Le Tribunal a estimé qu’eu égard au contexte sportif et médiatique, l’allusion humoristique, d’une part, à la finale de la Coupe du Monde et, d’autre part, à la moustache du sélectionneur, sans aucune référence aux signes distinctifs appartenant à la Fédération Française de Rugby n’apparaissait pas fautive, soulignant à cet égard qu’aucun monopole n’était en effet affecté par ces références à un événement public et d’actualité, dont l’ensemble des médias traitaient à l’époque, et que la dénomination « XV de France » qui désigne usuellement l’équipe nationale de rugby à 15 depuis une centaine d’années est à ce titre inappropriable.

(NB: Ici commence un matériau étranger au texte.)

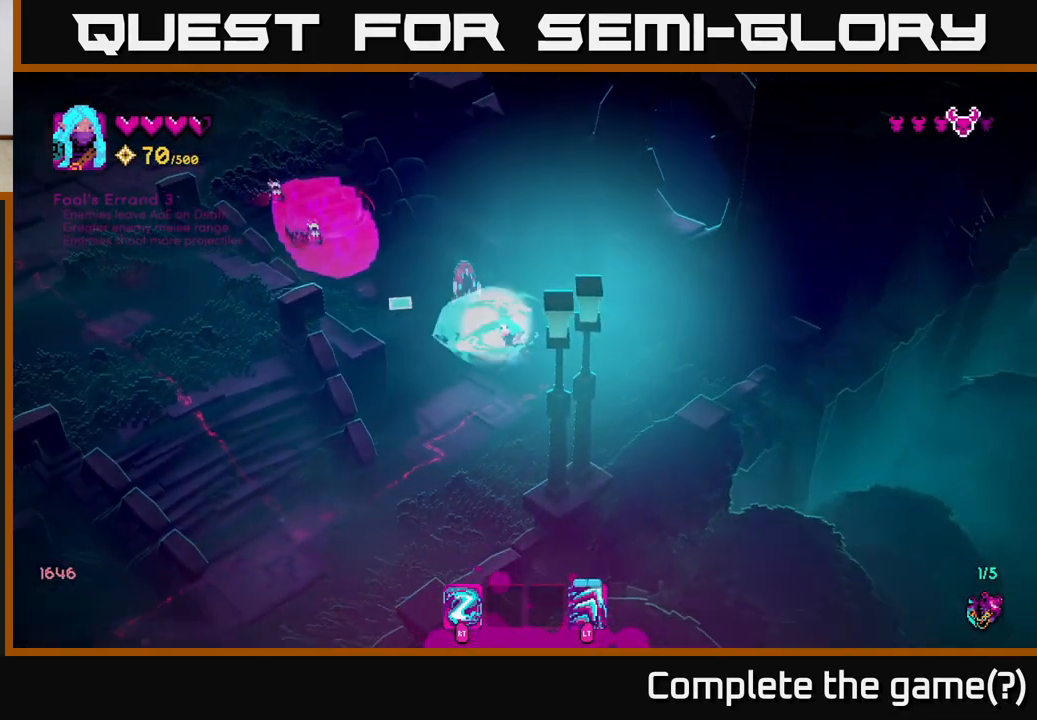
{"buttons": [], "left_stick": "center", "right_stick": "up-left", "events": [[83, "R2", "up"], [133, "left_stick", "down-left"], [350, "left_stick", "down"], [450, "left_stick", "center"]]}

Toutefois, le Tribunal a considéré que cette publicité prise dans son ensemble révélait une volonté manifeste de rattacher directement la marque de l’annonceur à l’équipe de France de rugby, sans s’acquitter des frais de partenariat nécessaires pour se prévaloir d’un tel lien, et de réaliser ainsi un coup médiatique au moment le plus propice (la veille d’une finale de coupe du monde) en vue de tirer profit de la notoriété et de l’image de marque du XV de France, lesquels résultent des efforts d’investissement de promotion de la Fédération. Le Tribunal a en outre estimé que cette publicité impliquait l’idée d’un partenariat avec la Fédération, renforcée par la référence directe au sélectionneur, amenant ainsi le public à croire que l’annonceur était un partenaire commercial de la Fédération, à l’instar des autres partenaires officiels.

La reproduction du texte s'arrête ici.